Heidemarie Schwermer from Germany has lived without money for 16 years following a lifetime of guilt about wealth stemming from her time as a World War Two refugee.
Growing up in Prussia, Heidemarie Schwermer was the daughter of a successful businessman and her family kept a nanny and full-time gardener on their payroll.
But when war struck Europe in 1939 for the second time that century Heidemarie Schwermer and her family became penniless and were forced to flee to Germany.
After years of hardship Heidemarie Schwermer’s father was able to start over with a tobacco company and cash started pouring in again.
But she now found herself at odds with their affluent lifestyle.
“We were well-off but ended up as riff-raff,” Heidemarie Schwermer said.
“We became rich again and we had to defend it. I’ve always had to justify myself, whether we were rich or poor.”
Heidemarie Schwermer, now 69, worked at a teacher and then a psychotherapist on a good wage. But instead of welcoming the hard-earned cash she yearned for those formative childhood years of struggle and strife.
As a result she became obsessed with finding new ways to live without money, eventually setting up Germany’s first exchange circle in 1994.
Give and Take Central helped people swap simple services like babysitting or house cleaning for tangible goods and Heidemarie Schwermer found she need money less and less.
Eventually when a friend asked the divorced mother-of-two to house-sit for her, Heidemarie Schwermer decided to take the plunge and live without money for one whole year.

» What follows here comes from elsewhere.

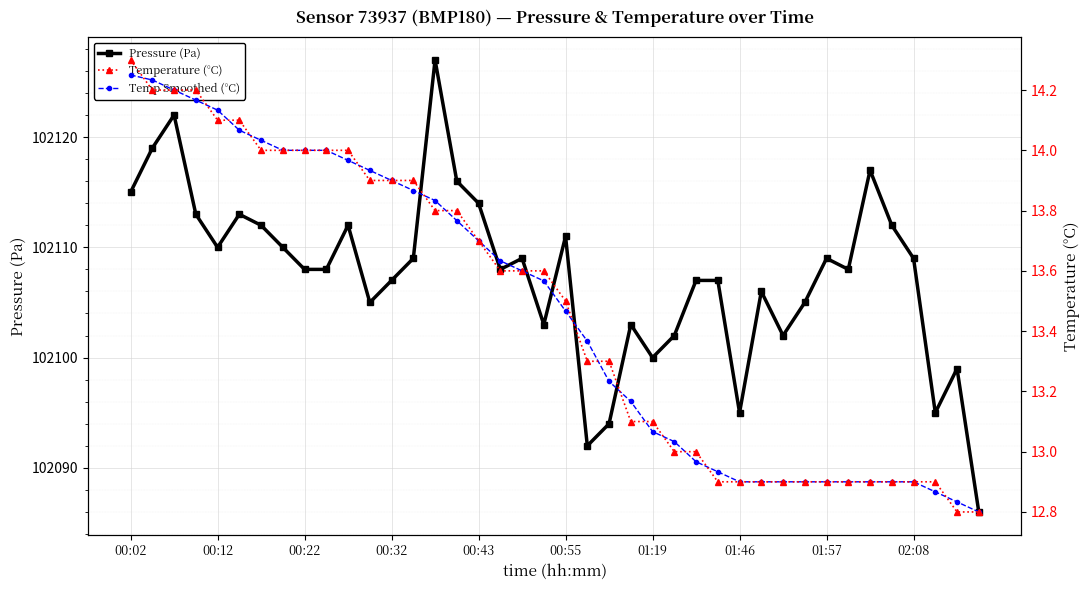

What is the label of the 14th point from the left?

13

She sold everything – including her apartment – saving just a few small items that she packed into a suitcase.
What was only meant to last 12 months became her life for the next 16 years.
“I only wanted to try to do an experiment and in that year, but I noticed a new life,” she told Business Insider.

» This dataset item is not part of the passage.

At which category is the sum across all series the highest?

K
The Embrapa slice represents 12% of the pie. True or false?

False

“I didn’t want to go back to the old life.”
In the beginning Heidemarie Schwermer stayed with old friends but as word of her lifestyle spread she began giving talks on her mission – meeting new hosts on the lecture circuit.

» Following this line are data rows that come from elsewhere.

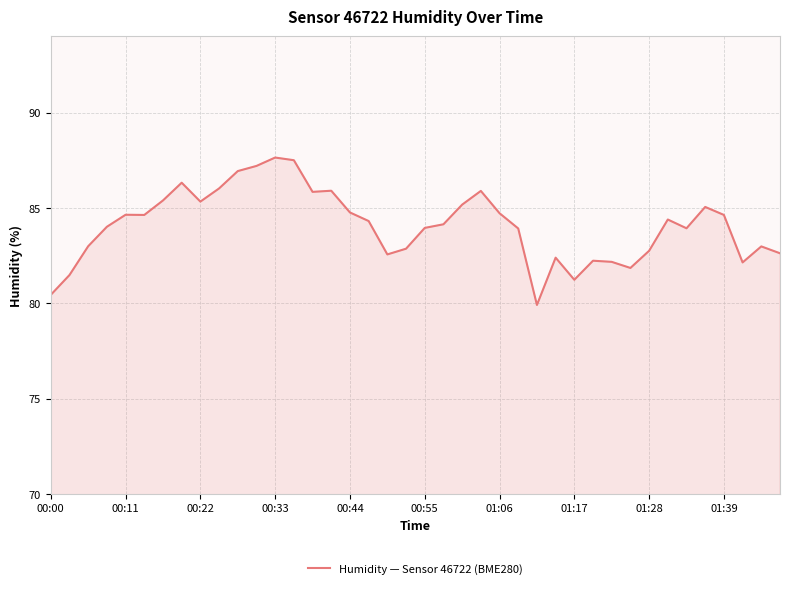

What is the smallest value displayed?

79.9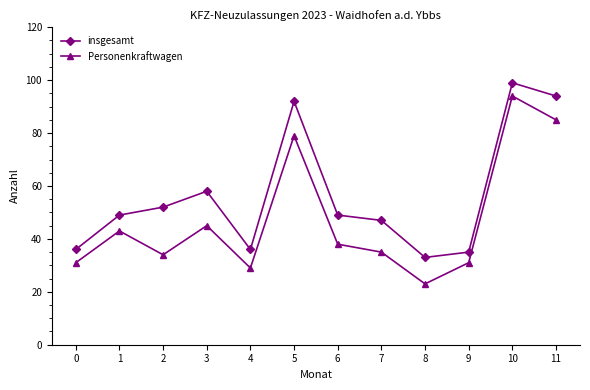

True or false: Personenkraftwagen and insgesamt cross at least once.

False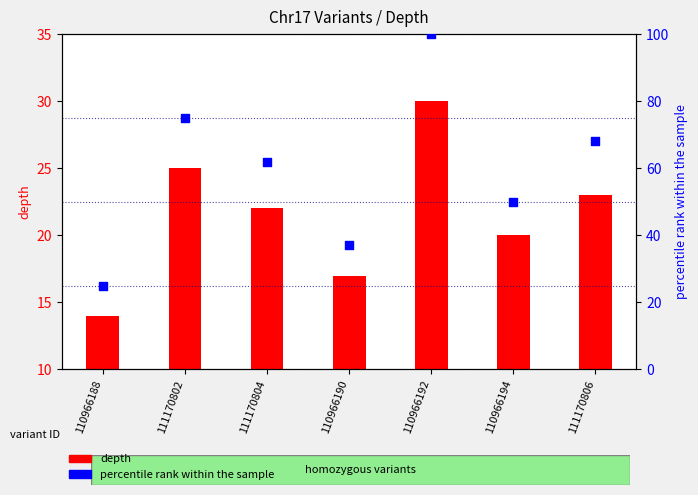

Is the value of percentile rank within the sample at 111170804 greater than the value of depth at 111170802?

Yes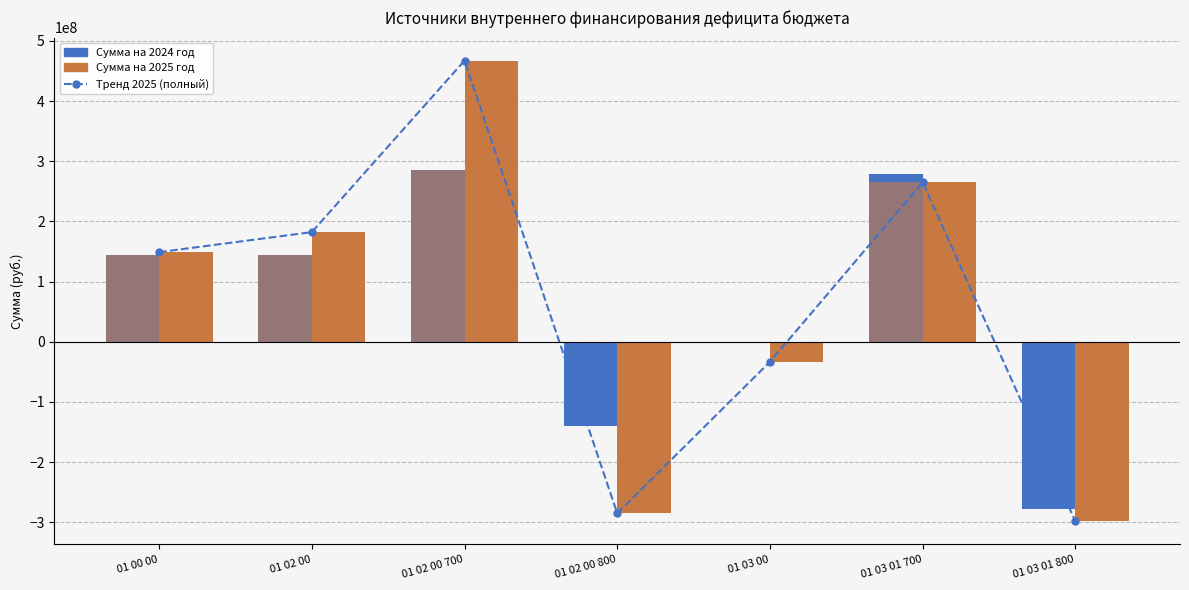

How many groups of bars are there?

7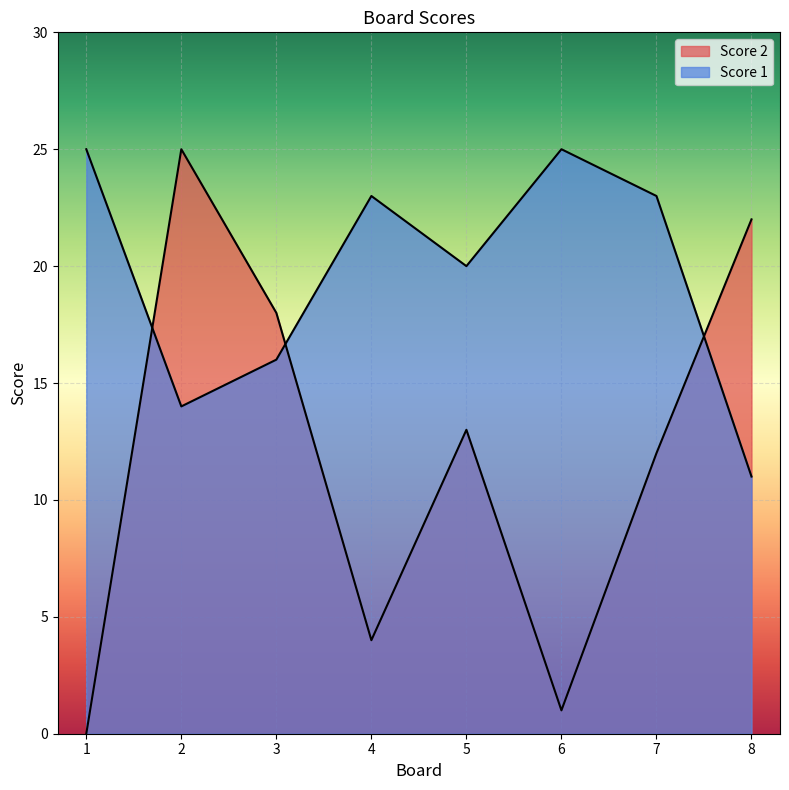

True or false: Score 1 has a value of 36 at 6.

False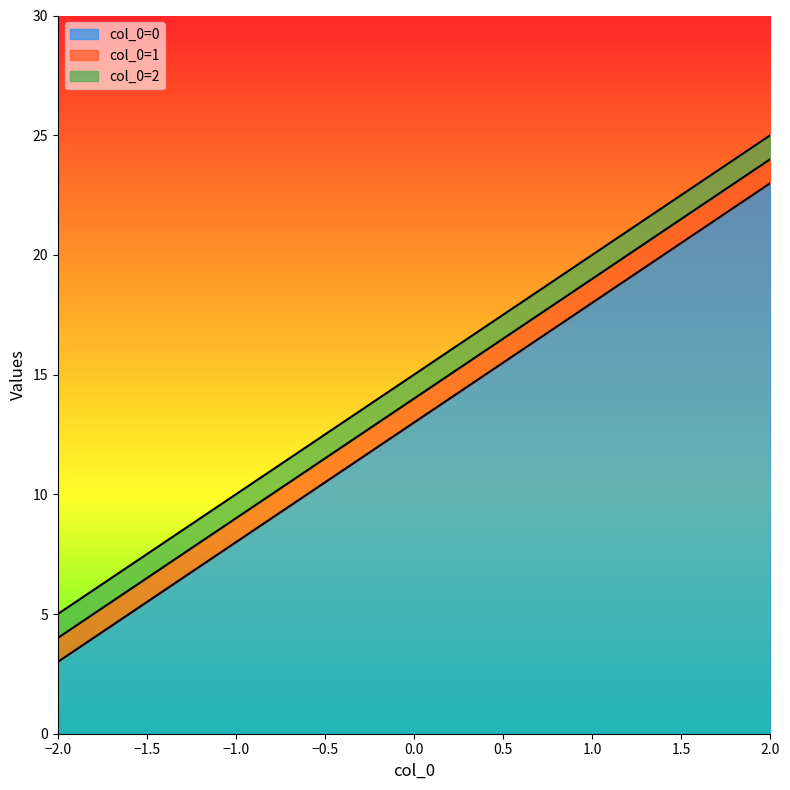

The 0 series shows 23 at 2. True or false?

True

She only accepts train fare for her speaking engagements and rejects any other attempts to pay her.
At first she also did odd jobs around her hosts’ homes, like gardening or window washing, to earn her keep but she says that these days they don’t expect anything in return.
In a documentary made about her life entitled Living Without Money, she’s seen foraging for leftover produce at fresh air markets and trading a shopkeeper a few hours of cleaning services in return for food.
Heidemarie Schwermer often receives clothing from friends, donating what she doesn’t have room for in the small suitcase she carts from home to home.